=== Activity ===
From the entries below, return every line that includes the word "crown".
===== Provided data =====
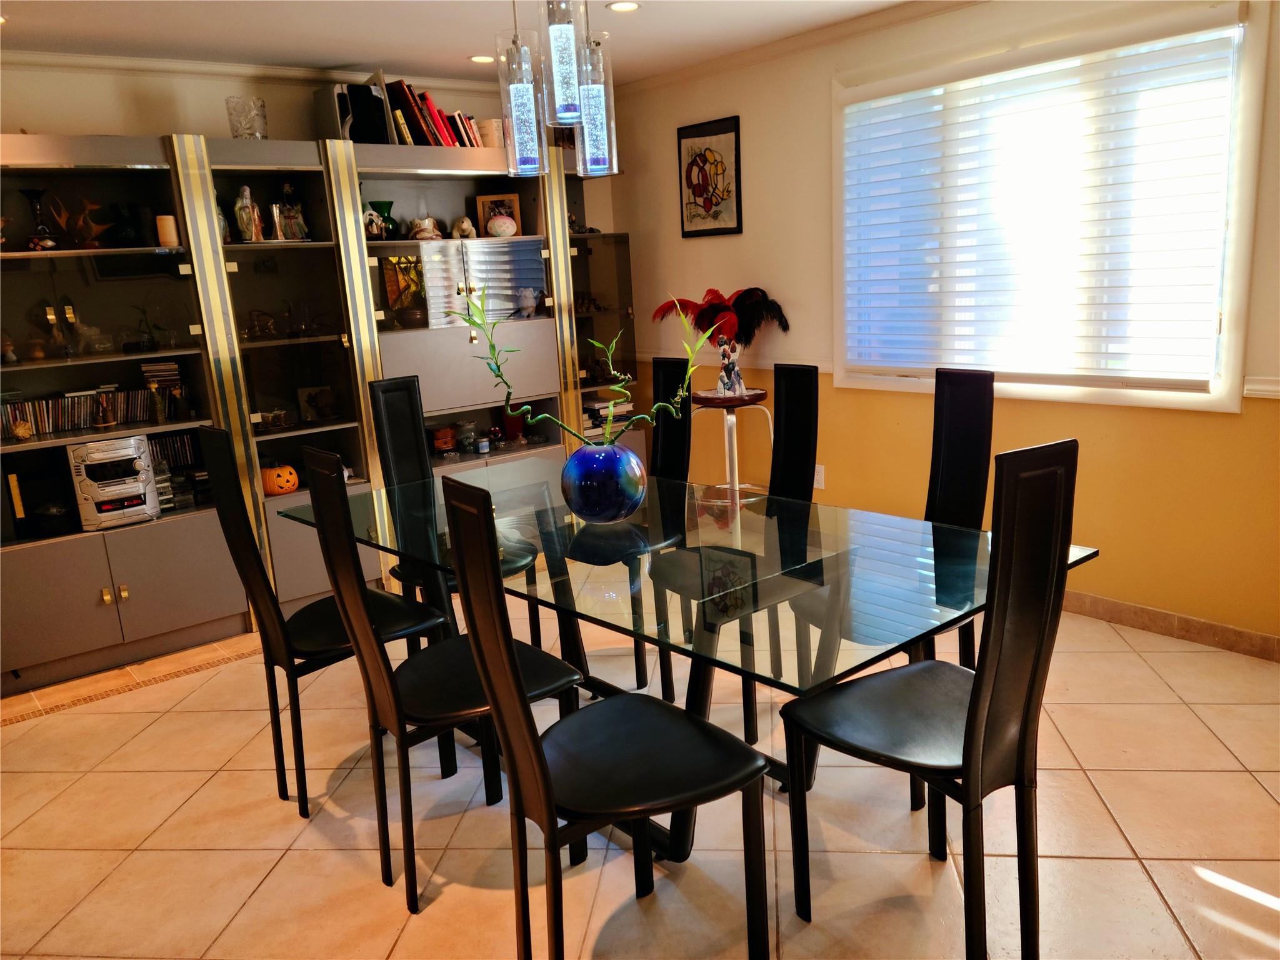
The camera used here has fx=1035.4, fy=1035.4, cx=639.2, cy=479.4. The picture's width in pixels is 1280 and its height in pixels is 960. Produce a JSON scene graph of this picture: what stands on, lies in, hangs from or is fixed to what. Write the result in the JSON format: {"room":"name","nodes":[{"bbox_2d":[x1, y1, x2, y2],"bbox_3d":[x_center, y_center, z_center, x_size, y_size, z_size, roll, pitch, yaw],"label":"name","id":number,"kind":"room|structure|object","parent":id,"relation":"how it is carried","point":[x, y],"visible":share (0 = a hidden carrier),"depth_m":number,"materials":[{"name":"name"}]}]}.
{"room":"dining room","nodes":[
{"label":"dining room","id":0,"kind":"room"},
{"bbox_2d":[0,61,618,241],"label":"back wall","id":1,"kind":"structure","parent":0,"point":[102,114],"depth_m":4.51,"materials":[{"name":"beige paint"}]},
{"bbox_2d":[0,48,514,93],"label":"crown molding","id":2,"kind":"structure","parent":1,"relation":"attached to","point":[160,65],"depth_m":4.59,"materials":[{"name":"white paint"}]},
{"bbox_2d":[0,0,928,84],"bbox_3d":[-0.210,-1.399,1.918,5.313,0.106,6.336,-13,16,-37],"label":"ceiling","id":3,"kind":"structure","parent":0,"point":[361,52],"depth_m":4.18,"materials":[{"name":"white paint"}]},
{"bbox_2d":[467,53,495,63],"bbox_3d":[-0.738,-1.978,4.870,0.151,0.008,0.152,-13,16,-37],"label":"recessed light","id":4,"kind":"object","parent":3,"relation":"in","point":[478,57],"visible":0.92,"depth_m":4.86,"materials":[{"name":"white"}]},
{"bbox_2d":[493,0,617,177],"bbox_3d":[-0.222,-1.165,2.640,0.316,0.763,0.362,-13,16,-37],"label":"pendant light","id":5,"kind":"object","parent":3,"relation":"hanging from","point":[597,117],"visible":1,"depth_m":2.64,"materials":[{"name":"clear glass"}]},
{"bbox_2d":[606,0,640,12],"bbox_3d":[-0.062,-1.842,4.027,0.149,0.009,0.149,-13,16,-37],"label":"recessed light","id":6,"kind":"object","parent":3,"relation":"in","point":[632,6],"visible":0.98,"depth_m":4.03,"materials":[{"name":"white"}]},
{"bbox_2d":[0,591,1279,959],"bbox_3d":[-0.173,1.047,2.551,5.336,0.099,6.296,-13,16,-37],"label":"floor","id":7,"kind":"structure","parent":0,"point":[258,902],"depth_m":2.76,"materials":[{"name":"beige tile"}]},
{"bbox_2d":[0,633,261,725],"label":"tile border","id":8,"kind":"object","parent":7,"relation":"in","point":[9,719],"visible":0.91,"depth_m":4.00,"materials":[{"name":"tile"}]},
{"bbox_2d":[0,129,637,693],"bbox_3d":[-1.386,-0.472,4.865,3.375,2.069,0.551,-13,16,-37],"label":"wall unit","id":9,"kind":"object","parent":7,"relation":"on","point":[102,609],"visible":0.68,"depth_m":4.47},
{"bbox_2d":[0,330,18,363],"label":"figurine","id":10,"kind":"object","parent":9,"relation":"in","point":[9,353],"visible":1,"depth_m":3.97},
{"bbox_2d":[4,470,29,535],"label":"book","id":11,"kind":"object","parent":9,"relation":"in","point":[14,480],"visible":0.94,"depth_m":3.97,"materials":[{"name":"paper"}]},
{"bbox_2d":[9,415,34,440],"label":"small figurine","id":12,"kind":"object","parent":9,"relation":"in","point":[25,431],"visible":0.99,"depth_m":3.99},
{"bbox_2d":[18,186,58,250],"bbox_3d":[-2.326,-1.000,4.009,0.121,0.247,0.122,2,14,21],"label":"black vase","id":13,"kind":"object","parent":9,"relation":"in","point":[46,243],"visible":0.97,"depth_m":3.99,"materials":[{"name":"black glass"}]},
{"bbox_2d":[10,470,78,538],"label":"black speaker","id":14,"kind":"object","parent":9,"relation":"in","point":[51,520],"visible":0.88,"depth_m":4.05,"materials":[{"name":"black"}]},
{"bbox_2d":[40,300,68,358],"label":"figurine","id":15,"kind":"object","parent":9,"relation":"in","point":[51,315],"visible":0.98,"depth_m":4.06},
{"bbox_2d":[0,385,156,439],"bbox_3d":[-2.306,-0.280,4.168,0.822,0.163,0.143,-13,16,-37],"label":"row of cds","id":16,"kind":"object","parent":9,"relation":"in","point":[40,410],"visible":0.78,"depth_m":4.17,"materials":[{"name":"multicoloured plastic"}]},
{"bbox_2d":[56,196,112,248],"bbox_3d":[-2.218,-1.019,4.132,0.216,0.214,0.122,-13,16,-37],"label":"figurine","id":17,"kind":"object","parent":9,"relation":"in","point":[94,232],"visible":0.92,"depth_m":4.12,"materials":[{"name":"brown"}]},
{"bbox_2d":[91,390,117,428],"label":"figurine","id":18,"kind":"object","parent":9,"relation":"in","point":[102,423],"visible":0.99,"depth_m":4.14,"materials":[{"name":"brown"}]},
{"bbox_2d":[66,435,160,530],"bbox_3d":[-2.180,-0.005,4.239,0.292,0.339,0.355,-13,16,-37],"label":"stereo","id":19,"kind":"object","parent":9,"relation":"in","point":[134,455],"visible":0.91,"depth_m":4.13,"materials":[{"name":"plastic"}]},
{"bbox_2d":[108,202,141,247],"bbox_3d":[-2.100,-1.028,4.228,0.129,0.181,0.133,4,15,30],"label":"dark vase","id":20,"kind":"object","parent":9,"relation":"in","point":[123,229],"visible":0.98,"depth_m":4.19,"materials":[{"name":"black"}]},
{"bbox_2d":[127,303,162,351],"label":"small plant","id":21,"kind":"object","parent":9,"relation":"in","point":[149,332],"visible":0.98,"depth_m":4.26,"materials":[{"name":"green"}]},
{"bbox_2d":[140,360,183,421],"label":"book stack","id":22,"kind":"object","parent":9,"relation":"in","point":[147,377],"visible":0.87,"depth_m":4.34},
{"bbox_2d":[155,215,178,246],"bbox_3d":[-1.921,-1.007,4.215,0.080,0.127,0.080,-2,13,5],"label":"candle","id":23,"kind":"object","parent":9,"relation":"in","point":[165,224],"visible":0.95,"depth_m":4.19,"materials":[{"name":"wax"}]},
{"bbox_2d":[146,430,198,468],"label":"row of cds","id":24,"kind":"object","parent":9,"relation":"in","point":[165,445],"visible":0.51,"depth_m":4.46,"materials":[{"name":"plastic"}]},
{"bbox_2d":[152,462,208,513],"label":"cd stack","id":25,"kind":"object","parent":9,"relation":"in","point":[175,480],"visible":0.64,"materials":[{"name":"plastic"}]},
{"bbox_2d":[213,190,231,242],"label":"figurine","id":26,"kind":"object","parent":9,"relation":"in","point":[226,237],"visible":0.32,"depth_m":4.42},
{"bbox_2d":[226,95,268,138],"bbox_3d":[-1.683,-1.538,4.461,0.157,0.194,0.161,1,13,16],"label":"glass vase","id":27,"kind":"object","parent":9,"relation":"on","point":[260,105],"visible":0.89,"depth_m":4.41,"materials":[{"name":"clear glass"}]},
{"bbox_2d":[233,184,263,241],"bbox_3d":[-1.705,-1.147,4.494,0.122,0.238,0.113,-13,16,-37],"label":"figurine","id":28,"kind":"object","parent":9,"relation":"in","point":[247,197],"visible":0.94,"depth_m":4.47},
{"bbox_2d":[245,309,277,339],"bbox_3d":[-1.702,-0.692,4.630,0.178,0.132,0.108,-9,14,-25],"label":"figurine","id":29,"kind":"object","parent":9,"relation":"in","point":[258,315],"visible":0.99,"depth_m":4.62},
{"bbox_2d":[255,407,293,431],"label":"bowl","id":30,"kind":"object","parent":9,"relation":"in","point":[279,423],"visible":0.98,"depth_m":4.63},
{"bbox_2d":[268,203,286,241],"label":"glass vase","id":31,"kind":"object","parent":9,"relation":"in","point":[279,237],"visible":0.97,"depth_m":4.53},
{"bbox_2d":[260,462,299,495],"bbox_3d":[-1.636,-0.013,4.672,0.182,0.152,0.184,6,15,35],"label":"pumpkin","id":32,"kind":"object","parent":9,"relation":"in","point":[277,487],"visible":0.96,"depth_m":4.61,"materials":[{"name":"orange"}]},
{"bbox_2d":[275,180,308,240],"bbox_3d":[-1.587,-1.207,4.657,0.167,0.257,0.135,-13,16,-37],"label":"figurine","id":33,"kind":"object","parent":9,"relation":"in","point":[287,192],"visible":0.98,"depth_m":4.64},
{"bbox_2d":[295,385,337,423],"bbox_3d":[-1.506,-0.345,4.843,0.180,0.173,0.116,-7,13,-16],"label":"framed photo","id":34,"kind":"object","parent":9,"relation":"in","point":[308,402],"visible":0.99,"depth_m":4.82},
{"bbox_2d":[314,80,393,144],"bbox_3d":[-1.314,-1.678,4.794,0.288,0.291,0.265,-13,16,-37],"label":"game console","id":35,"kind":"object","parent":9,"relation":"in","point":[343,109],"visible":0.71,"depth_m":4.73,"materials":[{"name":"black"}]},
{"bbox_2d":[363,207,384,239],"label":"figurine","id":36,"kind":"object","parent":9,"relation":"in","point":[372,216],"visible":0.81,"depth_m":4.81,"materials":[{"name":"white ceramic"}]},
{"bbox_2d":[366,200,398,238],"bbox_3d":[-1.233,-1.234,4.978,0.145,0.183,0.141,-13,16,-37],"label":"green vase","id":37,"kind":"object","parent":9,"relation":"in","point":[390,202],"visible":0.74,"depth_m":4.94,"materials":[{"name":"glass"}]},
{"bbox_2d":[381,255,426,320],"bbox_3d":[-1.151,-0.937,5.099,0.231,0.302,0.131,-13,16,-37],"label":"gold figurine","id":38,"kind":"object","parent":9,"relation":"in","point":[409,262],"visible":0.78,"depth_m":5.07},
{"bbox_2d":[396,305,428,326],"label":"dark bowl","id":39,"kind":"object","parent":9,"relation":"in","point":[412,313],"visible":0.99,"depth_m":4.99,"materials":[{"name":"brown"}]},
{"bbox_2d":[409,215,441,240],"bbox_3d":[-1.064,-1.244,5.143,0.165,0.122,0.138,-13,16,-37],"label":"figurine","id":40,"kind":"object","parent":9,"relation":"in","point":[425,227],"visible":0.94,"depth_m":5.11,"materials":[{"name":"white ceramic"}]},
{"bbox_2d":[383,78,485,147],"bbox_3d":[-1.021,-1.763,5.033,0.540,0.303,0.230,-13,16,-37],"label":"book row","id":41,"kind":"object","parent":9,"relation":"on","point":[427,100],"visible":0.59,"depth_m":4.92,"materials":[{"name":"red paper"}]},
{"bbox_2d":[430,424,458,453],"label":"wooden box","id":42,"kind":"object","parent":9,"relation":"in","point":[446,431],"visible":0.98,"depth_m":5.33,"materials":[{"name":"wood"}]},
{"bbox_2d":[449,215,476,238],"bbox_3d":[-0.897,-1.279,5.275,0.131,0.121,0.123,-13,16,-37],"label":"white figurine","id":43,"kind":"object","parent":9,"relation":"in","point":[462,224],"visible":0.97,"depth_m":5.24,"materials":[{"name":"ceramic"}]},
{"bbox_2d":[455,419,477,452],"bbox_3d":[-0.911,-0.226,5.411,0.122,0.169,0.119,-13,16,-37],"label":"glass jar","id":44,"kind":"object","parent":9,"relation":"in","point":[467,442],"visible":0.99,"depth_m":5.37,"materials":[{"name":"glass"}]},
{"bbox_2d":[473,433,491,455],"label":"glass jar","id":45,"kind":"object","parent":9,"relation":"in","point":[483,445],"visible":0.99,"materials":[{"name":"blue glass"}]},
{"bbox_2d":[478,118,504,147],"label":"books","id":46,"kind":"object","parent":9,"relation":"in","point":[494,130],"visible":0.66,"depth_m":5.15,"materials":[{"name":"beige paper"}]},
{"bbox_2d":[475,191,522,236],"bbox_3d":[-0.731,-1.369,5.392,0.229,0.231,0.083,-4,13,-4],"label":"picture frame","id":47,"kind":"object","parent":9,"relation":"in","point":[486,202],"visible":0.7,"depth_m":5.36,"materials":[{"name":"wood"}]},
{"bbox_2d":[486,213,516,237],"bbox_3d":[-0.704,-1.291,5.274,0.146,0.124,0.135,-7,13,-16],"label":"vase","id":48,"kind":"object","parent":9,"relation":"in","point":[497,221],"visible":1,"depth_m":5.23,"materials":[{"name":"white ceramic"}]},
{"bbox_2d":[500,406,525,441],"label":"red vase","id":49,"kind":"object","parent":9,"relation":"in","point":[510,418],"visible":0.79,"depth_m":5.52,"materials":[{"name":"red"}]},
{"bbox_2d":[515,285,539,318],"bbox_3d":[-0.595,-0.930,5.433,0.125,0.158,0.128,6,16,36],"label":"figurine","id":50,"kind":"object","parent":9,"relation":"in","point":[528,302],"visible":1,"depth_m":5.40,"materials":[{"name":"white ceramic"}]},
{"bbox_2d":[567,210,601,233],"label":"figurine","id":51,"kind":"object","parent":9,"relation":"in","point":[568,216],"visible":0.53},
{"bbox_2d":[582,395,633,435],"bbox_3d":[-0.230,-0.373,5.902,0.338,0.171,0.256,-13,16,-37],"label":"book stack","id":52,"kind":"object","parent":9,"relation":"in","point":[597,407],"visible":0.43,"depth_m":5.83,"materials":[{"name":"paper"}]},
{"bbox_2d":[196,426,451,821],"bbox_3d":[-0.892,0.363,3.010,0.507,1.101,0.444,-13,16,-37],"label":"dining chair","id":53,"kind":"object","parent":7,"relation":"on","point":[300,619],"visible":0.74,"depth_m":2.90,"materials":[{"name":"black leather"}]},
{"bbox_2d":[304,449,580,913],"bbox_3d":[-0.474,0.438,2.564,0.509,1.101,0.430,-13,16,-37],"label":"dining chair","id":54,"kind":"object","parent":7,"relation":"on","point":[364,625],"visible":0.82,"depth_m":2.47,"materials":[{"name":"black leather"}]},
{"bbox_2d":[370,374,540,641],"bbox_3d":[-0.662,0.190,3.726,0.422,1.107,0.517,-13,16,-37],"label":"dining chair","id":55,"kind":"object","parent":7,"relation":"on","point":[393,383],"visible":0.4,"depth_m":3.76,"materials":[{"name":"black leather"}]},
{"bbox_2d":[441,478,772,959],"bbox_3d":[-0.062,0.515,2.092,0.506,1.099,0.443,-13,16,-37],"label":"dining chair","id":56,"kind":"object","parent":7,"relation":"on","point":[542,762],"visible":1,"depth_m":2.02,"materials":[{"name":"black leather"}]},
{"bbox_2d":[577,353,697,696],"bbox_3d":[-0.062,0.145,3.759,0.523,1.106,0.429,-13,16,-37],"label":"dining chair","id":57,"kind":"object","parent":7,"relation":"on","point":[679,364],"visible":0.49,"depth_m":3.80,"materials":[{"name":"black leather"}]},
{"bbox_2d":[286,464,1095,865],"bbox_3d":[-0.012,0.506,2.953,1.082,0.762,2.161,-13,16,-37],"label":"dining table","id":58,"kind":"object","parent":7,"relation":"on","point":[1079,552],"visible":0.71,"depth_m":2.57,"materials":[{"name":"clear glass"}]},
{"bbox_2d":[560,442,647,523],"bbox_3d":[-0.100,0.010,2.917,0.246,0.220,0.245,-13,16,-37],"label":"blue vase","id":59,"kind":"object","parent":58,"relation":"on","point":[626,504],"visible":0.98,"depth_m":2.81,"materials":[{"name":"blue glass"}]},
{"bbox_2d":[459,290,716,446],"bbox_3d":[-0.136,-0.273,2.894,0.744,0.521,0.227,-3,13,3],"label":"green branch","id":60,"kind":"object","parent":59,"relation":"in","point":[634,418],"visible":0.77,"depth_m":2.89,"materials":[{"name":"green plant"}]},
{"bbox_2d":[688,388,773,502],"bbox_3d":[0.451,-0.036,5.114,0.423,0.777,0.425,-13,16,-37],"label":"bar stool","id":61,"kind":"object","parent":7,"relation":"on","point":[762,391],"visible":0.69,"depth_m":5.00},
{"bbox_2d":[715,338,745,396],"bbox_3d":[0.426,-0.533,4.919,0.133,0.283,0.124,0,13,14],"label":"vase","id":62,"kind":"object","parent":61,"relation":"on","point":[722,375],"visible":0.98,"depth_m":4.89,"materials":[{"name":"white ceramic"}]},
{"bbox_2d":[653,286,792,350],"bbox_3d":[0.401,-0.803,5.220,0.501,0.337,0.650,-13,16,-37],"label":"feather plume","id":63,"kind":"object","parent":62,"relation":"in","point":[740,294],"visible":0.8,"depth_m":5.13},
{"bbox_2d":[651,360,819,741],"bbox_3d":[0.314,0.211,3.342,0.501,1.105,0.441,-13,16,-37],"label":"dining chair","id":64,"kind":"object","parent":7,"relation":"on","point":[812,429],"visible":0.54,"depth_m":3.35,"materials":[{"name":"black leather"}]},
{"bbox_2d":[780,440,1079,959],"bbox_3d":[0.613,0.455,2.158,0.438,1.101,0.511,-13,16,-37],"label":"dining chair","id":65,"kind":"object","parent":7,"relation":"on","point":[981,684],"visible":1,"depth_m":2.02,"materials":[{"name":"black leather"}]},
{"bbox_2d":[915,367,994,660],"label":"dining chair","id":66,"kind":"object","parent":7,"relation":"on","point":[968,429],"visible":0.39,"depth_m":2.99,"materials":[{"name":"black leather"}]},
{"bbox_2d":[602,0,1279,648],"bbox_3d":[1.749,-0.661,3.899,0.155,2.451,5.969,-13,16,-37],"label":"right wall","id":67,"kind":"structure","parent":0,"point":[692,251],"depth_m":4.43,"materials":[{"name":"paint"}]},
{"bbox_2d":[677,114,743,236],"bbox_3d":[0.361,-1.555,5.371,0.026,0.588,0.428,-13,16,-37],"label":"framed picture","id":68,"kind":"object","parent":67,"relation":"attached to","point":[737,221],"visible":1,"depth_m":5.35},
{"bbox_2d":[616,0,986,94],"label":"crown molding","id":69,"kind":"structure","parent":67,"relation":"attached to","point":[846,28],"depth_m":4.71,"materials":[{"name":"white paint"}]},
{"bbox_2d":[813,463,825,488],"bbox_3d":[0.868,-0.017,5.051,0.009,0.117,0.072,-13,16,-37],"label":"wall socket","id":70,"kind":"object","parent":67,"relation":"attached to","point":[817,477],"visible":0.67,"depth_m":5.04,"materials":[{"name":"white plastic"}]},
{"bbox_2d":[830,2,1269,410],"bbox_3d":[1.500,-0.999,4.080,0.150,1.356,1.734,-13,16,-37],"label":"window","id":71,"kind":"structure","parent":67,"relation":"in","point":[1222,345],"depth_m":3.81,"materials":[{"name":"white glass"}]},
{"bbox_2d":[838,25,1239,391],"bbox_3d":[1.448,-1.016,4.069,0.057,1.201,1.620,-13,16,-37],"label":"window blind","id":72,"kind":"object","parent":71,"relation":"attached to","point":[1159,383],"visible":0.97,"depth_m":3.91,"materials":[{"name":"white plastic"}]},
{"bbox_2d":[1061,588,1279,661],"bbox_3d":[1.832,0.508,3.997,0.015,0.091,4.254,-13,16,-37],"label":"baseboard","id":73,"kind":"structure","parent":67,"relation":"attached to","point":[1154,617],"depth_m":3.83,"materials":[{"name":"brown tile"}]},
{"bbox_2d":[1243,376,1279,398],"bbox_3d":[2.342,-0.238,3.035,0.034,0.060,1.115,-13,16,-37],"label":"chair rail","id":74,"kind":"object","parent":67,"relation":"attached to","point":[1278,388],"visible":0.82,"depth_m":3.38,"materials":[{"name":"white paint"}]}
]}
=====
=== Completed exercise ===
{"bbox_2d":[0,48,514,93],"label":"crown molding","id":2,"kind":"structure","parent":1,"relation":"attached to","point":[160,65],"depth_m":4.59,"materials":[{"name":"white paint"}]},
{"bbox_2d":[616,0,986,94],"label":"crown molding","id":69,"kind":"structure","parent":67,"relation":"attached to","point":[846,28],"depth_m":4.71,"materials":[{"name":"white paint"}]},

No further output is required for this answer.